(Excerpted text begins)

The final mile, or probably a little over, starting before the last falls/rapid is so overgrown that you will be wading the creek.  This is actually not the worst result on a hot Utah summer day, as at least you will not die of heat stroke, but branches and spiderwebs, and stinging nettles, thorns, stones, and more block progress.  The creek is narrow and never over waist high, but footing is slippery, progress painfully slow.  There is never a shore or any hope of dry footing.  Getting out on either the North or South is worse than staying in, though at times to get around barriers, you will need to step around and over.

The creek goes right past Granite Flat Campground.  Pay attention so as not to miss it or you will really be miserable.  But my 6th sense tingled suddenly as I just knew to step out of the creek, and 5 feet away were a couple of people fishing, looking like Sasquatch was upon them.  My car was mercifully not far away at that point.  If you need more details, don't take this route.  Actually, don't take it unless you fit the 4 reasons I mentioned above.  It will make you tougher and there is unlikely a more arduous mixed bushwhack in this world that a man can come out of alive in a single day, but its an awful time, and you could not pay me to do this route a second time.  Actually, you could, but it would have to be a lot.

Essential Gear

I whole-heartedly recommend a friend or two and a rope.  Having someone to sob to or howl in frustration with will really improve your outlook, and there was the one waterfall to navigate with overhanging cliffs and the dead, upside-down, decaying pine tree.  If that pine is gone, or broken by now, you will need to create an anchor and rappel this one section.  Bring shoes and clothing you do not care about and wear pants.  There are stinging nettles and poison oak (I think) in the creek, and during the wade any open cuts or sores will become infected and itch for weeks, even with ointments.  I have gone through this and it almost made me mad not scratching.  Crampons are advised before August, and an alpine axe.  A machete or bowie knife will probably be helpful in a few places (and no one ever needs to know.  Its just between us.)  Plenty of food for a whole day, emergency bivy gear for if you get stuck overnight (though you would be sleeping on awful ground if you could even find any ground to lie on), a Bible or other comfort toy, and if you are truly concerned about your merits and fortitude, a cyanide pill or two might be wise. 

I kid on that last one.  But pack for an overnight trip and bring a filter or water treatment of some kind.  I was packed for a half day- all on trail I thought- and was tragically unprepared for what I got into, resorting to scooping fingerfuls of the creek I was in just to wet my mouth enough to not go crazy in the heat and keep on my feet.  I was in sorry shape when I exited.  That is the point with this one, but don't be the idiot who dies on Box Elder Peak.  No one who does the loop trails will ever understand how you could have managed it.  And if you disappear, no search and rescue person will suspect Wide Hollow swallowed you up until its too late.  Its a lonely and a hideous place to die, and I don't need you cursing my name and this Summitpost page with your last thoughts as you do.

(Excerpted text ends)
(Information begins)

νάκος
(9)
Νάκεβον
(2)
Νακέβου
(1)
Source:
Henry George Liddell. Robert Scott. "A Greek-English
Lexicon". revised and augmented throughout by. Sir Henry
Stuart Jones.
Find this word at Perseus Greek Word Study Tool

(Information ends)
(Information begins)

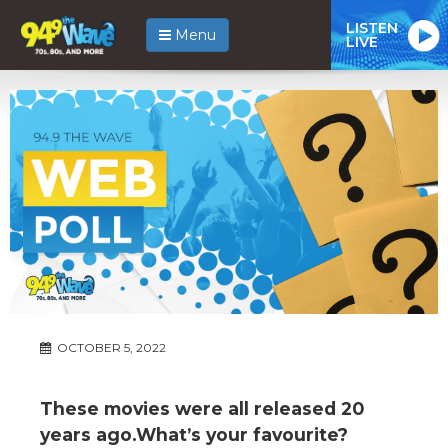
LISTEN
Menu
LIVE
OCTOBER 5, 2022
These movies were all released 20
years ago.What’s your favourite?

(Information ends)

Task objective >> In the Wide Hollow route description, rewrite the passage between "I kid on that" and "thoughts as you do.", inclusive, changing "water treatment" to "purification tablets".

Output for this exercise >>
I kid on that last one.  But pack for an overnight trip and bring a filter or purification tablets of some kind.  I was packed for a half day- all on trail I thought- and was tragically unprepared for what I got into, resorting to scooping fingerfuls of the creek I was in just to wet my mouth enough to not go crazy in the heat and keep on my feet.  I was in sorry shape when I exited.  That is the point with this one, but don't be the idiot who dies on Box Elder Peak.  No one who does the loop trails will ever understand how you could have managed it.  And if you disappear, no search and rescue person will suspect Wide Hollow swallowed you up until its too late.  Its a lonely and a hideous place to die, and I don't need you cursing my name and this Summitpost page with your last thoughts as you do.